Mentre il nuovo social network raccoglie sempre più utenti per nella versione Beta, non mancano però le polemiche. Anche se queste conversazioni non sono memorizzabili, l’impronta vocale è infatti un dato biometrico sensibile, specialmente quando associata ad altri dati personali. Soprattutto, come già successo per FaceApp, il rischio diviene concreto quando non è ben chiaro se, come, dove e da chi le informazioni condivise vengono conservate. Secondo lo Stanford Internet Observatory, Clubhouse deve affinare la propria policy sulla questione privacy, in quanto la maggior parte del flusso di dati si poggia su una società terza cinese con sede a Shangai chiamata Agora, e rassicurare il mercato sull’utilizzo di una crittografia all’avanguardia. L’utilizzo di tecnologie di protezione dati obsolete o insufficienti, che consentirebbe di intercettare, registrare, conservare o trascrivere tutto quello che accade nelle room, va infatti non solo contro la legge, ma contro lo spirito stesso del social.

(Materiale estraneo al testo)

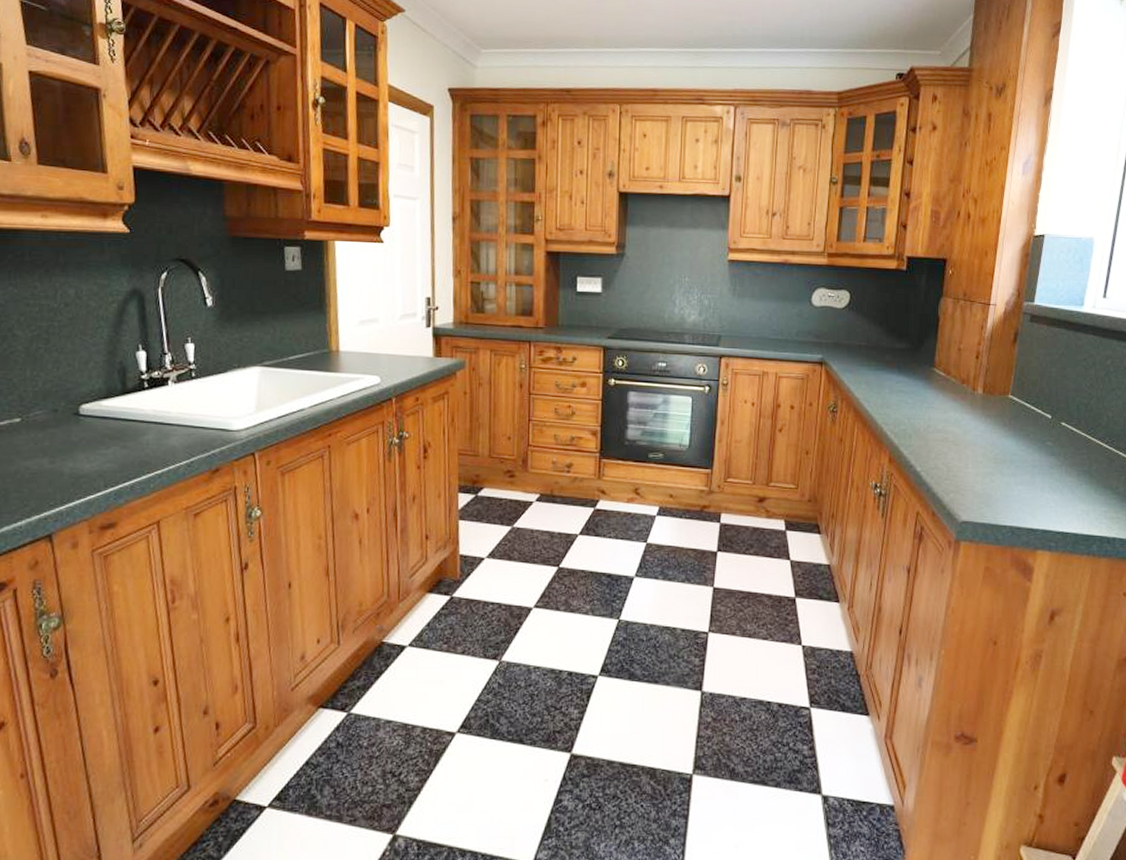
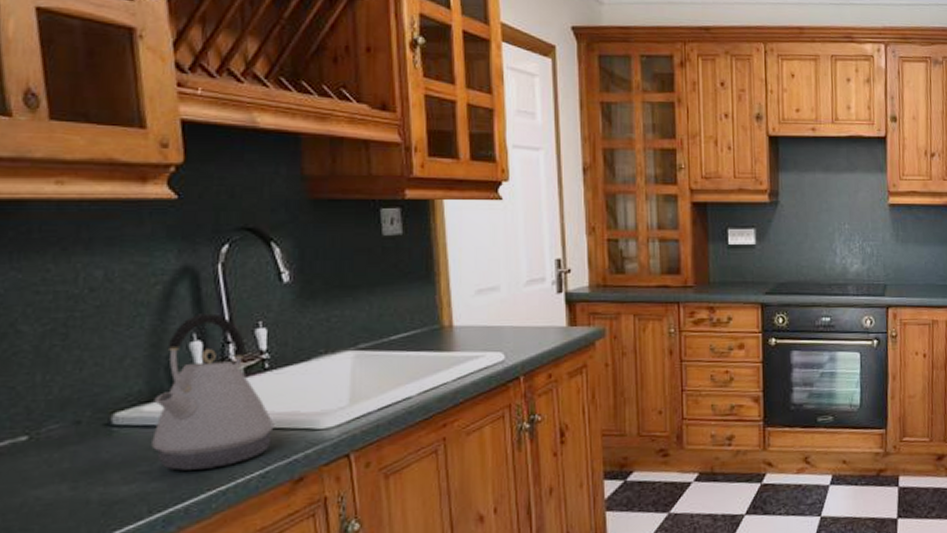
kettle: none [107,329,198,456] -> present [151,313,274,471]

Perchè funziona e quali sono le somiglianze con i podcast lo spiega Francesco Tassi, ceo di VOIS, azienda di branded podcast. Innanzitutto la connessione: la voce genera fiducia, autenticità e intimità alla conversazione con l’ascoltatore. Poi c'è il tempo dedicato all’ascolto: tanto. su ClubHouse la conversazione è a più voci e diventa difficile staccarsi se la conversazione è particolarmente interessante. Fondamentale è la libertà dell’ascolto quando e dove si vuole: come un podcast si può ascoltare nel tragitto casa-lavoro, in metro o anche a casa, magari quando ci si sta prendendo del tempo per rilassarsi, anche ClubHouse può essere utilizzato in qualunque momento, in qualunque luogo, ci sarà sempre qualche room da ascoltare. Altro elemento è l’engagement, il coinvolgimento: se nei podcast il 61% degli ascoltatori riproduce interamente la durata dell’episodio, su ClubHouse l’engagement è ancora maggiore perché entra in gioco il fattore FOMO ovvero la paura di perdersi delle conversazioni che ci interessano perché non potremo riascoltare in altre occasioni. Il quinto pilastro è la teoria MAYA ovvero “most advanced yet acceptable” che significa creare qualcosa di innovativo ma allo stesso comprensibile, qualcosa che abbia uno o più elementi in cui le persone si possono ritrovare e che possono capire e ClubHouse ad oggi rispecchia proprio questo elemento.